Task item
Count the lines in the rows below that contain the string "categories". Reply with the number alone.

Entries supplied
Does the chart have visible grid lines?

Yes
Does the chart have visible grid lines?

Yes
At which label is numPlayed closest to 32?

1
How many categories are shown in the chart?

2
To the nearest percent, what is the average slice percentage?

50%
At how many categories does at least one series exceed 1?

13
--
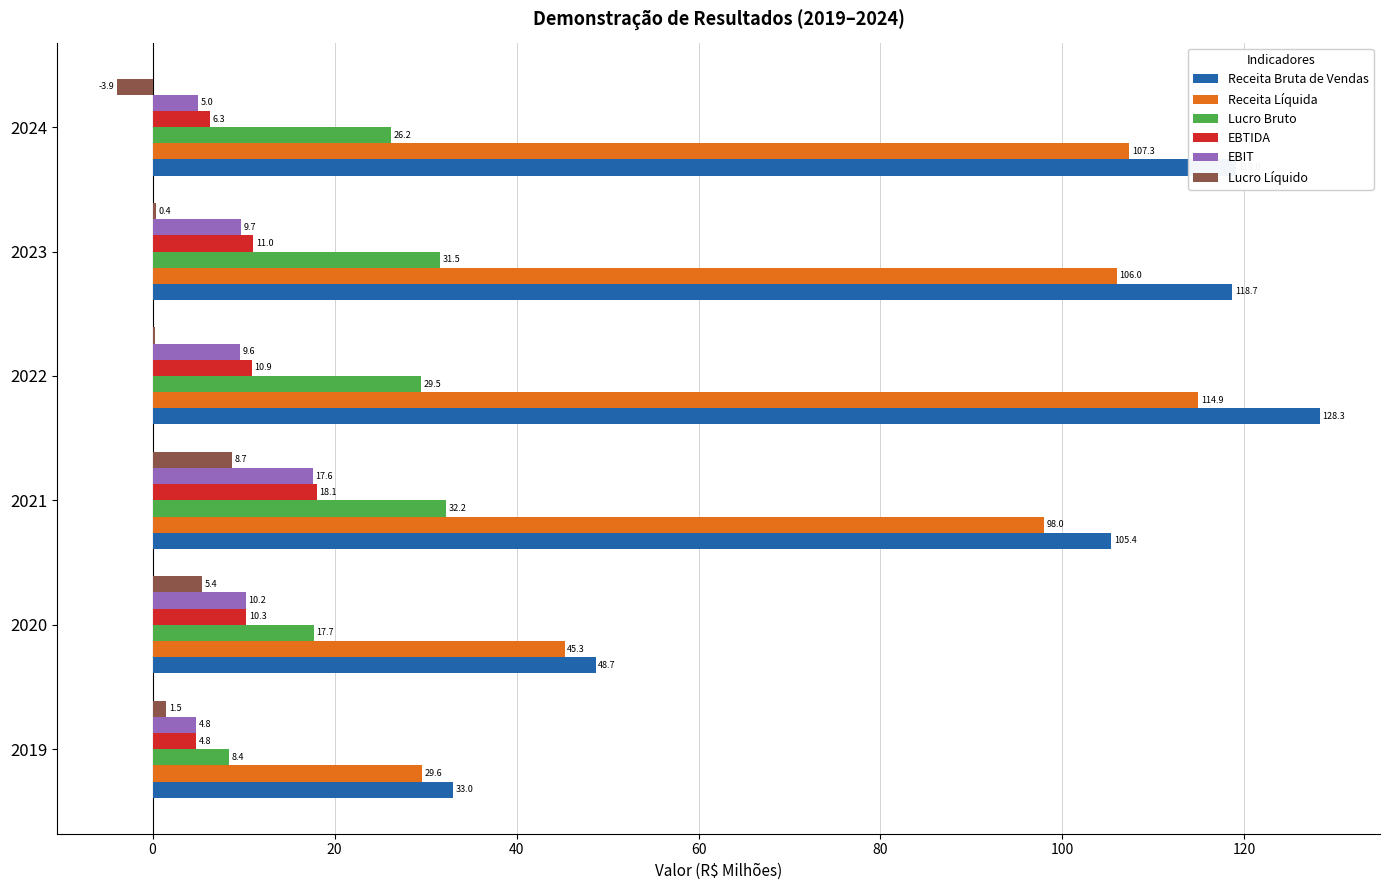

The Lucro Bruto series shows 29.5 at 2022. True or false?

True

Task solution
2